Meta-analysis looks at data from multiple clinical trials to find results not seen in the individual trials. With statistics being a numbers game, the larger number of subjects in the combined results can reveal statistically significant data not seen in individual trials. Meta-analysis has been in the news recently since Dr. Steven Nissen found an increased risk of heart attacks in patients taking GlaxoSmithKline's (NYSE: GSK) Avandia.

The meta-analysis published in The Lancet is even more complex in that it not only combines data from multiple trials, but it compares Cypher to Taxus by seeing how well each does against bare-metal stents. While it's fun to make those types of comparisons -- my Foolish colleague Brian Lawler did it just the other day -- he and I would both agree that it's nothing more than a general comparison.

The problem is that patients taking a placebo -- in this case bare-metal stents -- don't respond exactly the same in each trial. For these trials, the bare-metal stents had different complication rates -- those in the Cypher trials reclogged more often than those in the Taxus studies -- which makes it difficult to compare the two drug-coated stents.

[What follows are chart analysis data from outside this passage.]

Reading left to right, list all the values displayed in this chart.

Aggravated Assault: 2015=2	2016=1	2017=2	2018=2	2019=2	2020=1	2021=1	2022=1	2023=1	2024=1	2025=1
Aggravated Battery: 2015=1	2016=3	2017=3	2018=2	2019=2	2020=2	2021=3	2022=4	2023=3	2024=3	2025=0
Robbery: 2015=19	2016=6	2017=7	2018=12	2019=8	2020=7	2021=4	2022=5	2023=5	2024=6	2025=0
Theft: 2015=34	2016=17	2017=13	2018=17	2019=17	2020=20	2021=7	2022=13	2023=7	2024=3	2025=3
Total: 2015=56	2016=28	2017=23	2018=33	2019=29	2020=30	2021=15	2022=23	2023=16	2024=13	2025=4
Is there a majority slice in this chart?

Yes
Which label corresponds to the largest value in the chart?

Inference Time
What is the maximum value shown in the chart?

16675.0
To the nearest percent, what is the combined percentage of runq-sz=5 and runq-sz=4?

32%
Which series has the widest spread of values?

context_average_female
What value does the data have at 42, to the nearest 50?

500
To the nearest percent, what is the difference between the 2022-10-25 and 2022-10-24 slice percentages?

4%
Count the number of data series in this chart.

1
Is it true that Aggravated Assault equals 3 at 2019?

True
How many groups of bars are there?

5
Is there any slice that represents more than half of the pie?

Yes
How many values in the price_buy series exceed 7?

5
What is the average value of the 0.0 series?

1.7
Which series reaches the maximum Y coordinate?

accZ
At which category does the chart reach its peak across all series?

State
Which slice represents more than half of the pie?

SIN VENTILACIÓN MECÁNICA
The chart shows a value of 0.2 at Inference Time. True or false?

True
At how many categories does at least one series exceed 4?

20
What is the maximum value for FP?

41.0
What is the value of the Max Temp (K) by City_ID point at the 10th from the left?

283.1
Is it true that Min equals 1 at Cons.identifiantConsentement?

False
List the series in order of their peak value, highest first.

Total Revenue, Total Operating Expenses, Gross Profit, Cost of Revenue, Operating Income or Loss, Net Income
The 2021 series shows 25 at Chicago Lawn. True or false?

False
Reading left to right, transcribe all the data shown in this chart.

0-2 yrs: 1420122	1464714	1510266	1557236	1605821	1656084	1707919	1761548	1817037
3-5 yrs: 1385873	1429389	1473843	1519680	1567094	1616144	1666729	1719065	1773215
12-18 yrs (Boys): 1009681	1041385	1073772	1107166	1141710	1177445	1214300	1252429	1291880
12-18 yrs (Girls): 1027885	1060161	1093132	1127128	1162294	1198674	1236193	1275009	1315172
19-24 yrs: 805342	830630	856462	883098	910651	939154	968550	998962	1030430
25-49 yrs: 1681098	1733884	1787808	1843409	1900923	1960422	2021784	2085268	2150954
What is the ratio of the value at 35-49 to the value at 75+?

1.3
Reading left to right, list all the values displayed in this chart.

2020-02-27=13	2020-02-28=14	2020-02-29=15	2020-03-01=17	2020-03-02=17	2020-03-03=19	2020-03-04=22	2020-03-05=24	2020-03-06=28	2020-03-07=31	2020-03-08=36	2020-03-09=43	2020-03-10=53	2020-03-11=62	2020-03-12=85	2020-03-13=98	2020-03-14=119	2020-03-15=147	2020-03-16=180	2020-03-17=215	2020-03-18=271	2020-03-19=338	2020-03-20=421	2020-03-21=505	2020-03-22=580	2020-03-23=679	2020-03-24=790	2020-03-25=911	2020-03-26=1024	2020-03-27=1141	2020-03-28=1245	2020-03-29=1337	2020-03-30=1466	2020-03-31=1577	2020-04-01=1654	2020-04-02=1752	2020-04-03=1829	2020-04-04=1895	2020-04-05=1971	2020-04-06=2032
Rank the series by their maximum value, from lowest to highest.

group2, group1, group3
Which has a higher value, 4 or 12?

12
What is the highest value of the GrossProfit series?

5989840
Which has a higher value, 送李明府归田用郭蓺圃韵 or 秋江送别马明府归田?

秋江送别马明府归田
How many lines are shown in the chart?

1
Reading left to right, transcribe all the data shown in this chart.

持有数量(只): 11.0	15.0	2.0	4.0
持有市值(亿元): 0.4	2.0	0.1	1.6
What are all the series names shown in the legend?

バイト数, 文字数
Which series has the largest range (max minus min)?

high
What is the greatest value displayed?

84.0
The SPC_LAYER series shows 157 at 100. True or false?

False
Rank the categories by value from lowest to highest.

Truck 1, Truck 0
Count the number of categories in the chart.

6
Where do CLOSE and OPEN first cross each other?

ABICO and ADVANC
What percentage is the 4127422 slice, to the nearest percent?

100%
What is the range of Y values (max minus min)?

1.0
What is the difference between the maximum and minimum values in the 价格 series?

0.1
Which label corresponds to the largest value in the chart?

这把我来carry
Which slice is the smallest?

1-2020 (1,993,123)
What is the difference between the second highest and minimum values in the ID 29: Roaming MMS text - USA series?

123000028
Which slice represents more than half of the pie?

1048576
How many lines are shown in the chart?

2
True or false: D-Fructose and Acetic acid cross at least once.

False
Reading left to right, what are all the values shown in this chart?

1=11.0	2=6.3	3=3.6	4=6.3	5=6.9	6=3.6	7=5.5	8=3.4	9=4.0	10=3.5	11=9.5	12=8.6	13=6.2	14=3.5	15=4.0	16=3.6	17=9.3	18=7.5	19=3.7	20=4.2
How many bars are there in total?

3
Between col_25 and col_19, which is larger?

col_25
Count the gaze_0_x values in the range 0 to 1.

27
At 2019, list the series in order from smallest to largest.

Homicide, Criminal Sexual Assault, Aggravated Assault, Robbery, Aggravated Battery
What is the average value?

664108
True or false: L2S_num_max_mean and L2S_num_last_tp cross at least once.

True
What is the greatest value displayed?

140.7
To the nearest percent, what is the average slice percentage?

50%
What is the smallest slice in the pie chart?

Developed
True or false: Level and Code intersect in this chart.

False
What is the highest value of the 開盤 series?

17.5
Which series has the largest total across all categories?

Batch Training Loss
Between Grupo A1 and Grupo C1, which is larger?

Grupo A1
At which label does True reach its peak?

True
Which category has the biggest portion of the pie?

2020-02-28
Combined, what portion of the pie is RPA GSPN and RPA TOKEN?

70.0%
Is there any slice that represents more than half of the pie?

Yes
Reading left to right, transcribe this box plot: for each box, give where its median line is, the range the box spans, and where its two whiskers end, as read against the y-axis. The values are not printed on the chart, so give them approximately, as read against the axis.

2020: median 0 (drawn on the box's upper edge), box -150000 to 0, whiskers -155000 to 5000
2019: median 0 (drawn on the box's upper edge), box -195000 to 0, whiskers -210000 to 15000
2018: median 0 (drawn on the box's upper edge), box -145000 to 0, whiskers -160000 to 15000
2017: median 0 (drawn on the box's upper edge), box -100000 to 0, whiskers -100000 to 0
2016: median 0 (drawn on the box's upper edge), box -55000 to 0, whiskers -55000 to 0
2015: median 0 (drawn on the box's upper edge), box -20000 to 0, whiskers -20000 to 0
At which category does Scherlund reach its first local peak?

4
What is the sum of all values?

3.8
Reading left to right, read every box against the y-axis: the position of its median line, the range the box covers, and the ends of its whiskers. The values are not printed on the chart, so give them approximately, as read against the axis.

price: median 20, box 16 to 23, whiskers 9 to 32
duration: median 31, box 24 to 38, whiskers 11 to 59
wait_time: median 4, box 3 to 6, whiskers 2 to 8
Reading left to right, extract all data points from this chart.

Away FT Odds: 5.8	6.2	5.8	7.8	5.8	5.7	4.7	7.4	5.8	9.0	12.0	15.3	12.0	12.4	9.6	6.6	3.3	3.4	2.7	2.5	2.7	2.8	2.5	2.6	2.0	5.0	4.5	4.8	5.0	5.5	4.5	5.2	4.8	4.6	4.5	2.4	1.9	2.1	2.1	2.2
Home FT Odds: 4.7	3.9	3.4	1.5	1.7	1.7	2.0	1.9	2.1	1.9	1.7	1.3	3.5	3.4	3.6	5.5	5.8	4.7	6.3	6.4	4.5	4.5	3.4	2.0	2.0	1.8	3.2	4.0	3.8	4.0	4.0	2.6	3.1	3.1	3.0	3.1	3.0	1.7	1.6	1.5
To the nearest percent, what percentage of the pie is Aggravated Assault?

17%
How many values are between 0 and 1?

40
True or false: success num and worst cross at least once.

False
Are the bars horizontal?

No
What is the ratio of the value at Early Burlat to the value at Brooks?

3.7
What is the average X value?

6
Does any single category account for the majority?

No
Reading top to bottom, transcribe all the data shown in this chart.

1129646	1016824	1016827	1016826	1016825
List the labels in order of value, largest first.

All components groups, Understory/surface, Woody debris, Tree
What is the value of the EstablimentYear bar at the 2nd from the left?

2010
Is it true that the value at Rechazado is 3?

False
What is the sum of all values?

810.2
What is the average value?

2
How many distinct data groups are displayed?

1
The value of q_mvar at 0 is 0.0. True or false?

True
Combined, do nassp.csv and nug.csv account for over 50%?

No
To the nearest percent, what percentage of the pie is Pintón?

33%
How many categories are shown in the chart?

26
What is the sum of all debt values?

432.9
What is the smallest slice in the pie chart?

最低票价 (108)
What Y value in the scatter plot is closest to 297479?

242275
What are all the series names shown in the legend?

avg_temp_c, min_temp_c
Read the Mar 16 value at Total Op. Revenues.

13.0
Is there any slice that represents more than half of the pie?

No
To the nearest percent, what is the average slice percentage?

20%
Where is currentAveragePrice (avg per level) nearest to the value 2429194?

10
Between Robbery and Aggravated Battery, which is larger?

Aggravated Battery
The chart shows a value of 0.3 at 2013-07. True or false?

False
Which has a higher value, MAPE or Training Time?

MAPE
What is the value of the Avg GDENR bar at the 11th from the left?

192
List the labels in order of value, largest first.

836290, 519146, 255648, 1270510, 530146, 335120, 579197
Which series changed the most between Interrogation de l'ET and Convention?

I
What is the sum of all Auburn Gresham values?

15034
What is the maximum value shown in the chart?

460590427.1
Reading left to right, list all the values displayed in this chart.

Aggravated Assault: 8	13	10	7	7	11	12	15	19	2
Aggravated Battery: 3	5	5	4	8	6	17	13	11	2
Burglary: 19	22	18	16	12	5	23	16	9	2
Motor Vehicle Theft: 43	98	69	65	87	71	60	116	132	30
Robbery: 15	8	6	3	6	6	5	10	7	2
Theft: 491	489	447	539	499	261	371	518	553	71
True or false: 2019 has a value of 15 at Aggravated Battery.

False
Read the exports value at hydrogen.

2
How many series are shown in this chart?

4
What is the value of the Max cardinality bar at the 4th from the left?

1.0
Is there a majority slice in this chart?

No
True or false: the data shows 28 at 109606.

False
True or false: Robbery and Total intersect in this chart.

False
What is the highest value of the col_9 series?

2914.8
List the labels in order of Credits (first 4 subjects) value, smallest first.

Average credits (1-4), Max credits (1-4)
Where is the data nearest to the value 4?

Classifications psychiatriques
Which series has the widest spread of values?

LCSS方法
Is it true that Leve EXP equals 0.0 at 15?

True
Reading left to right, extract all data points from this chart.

For companies, the problem with meta-analyses is they have no control over the data release. The study gets published when the researchers are done, and companies have to scramble to do damage control or tout the data if it's positive for the company. That can often leave other drugs the sales force sells up a creek without a paddle.

Whether this meta-analysis will help Johnson & Johnson's falling stent sales is anyone's guess. If the sales force can spin the data well enough, it might be able to turn things around, but doctors may be able to see holes in the study that are much larger than the stents they're implanting.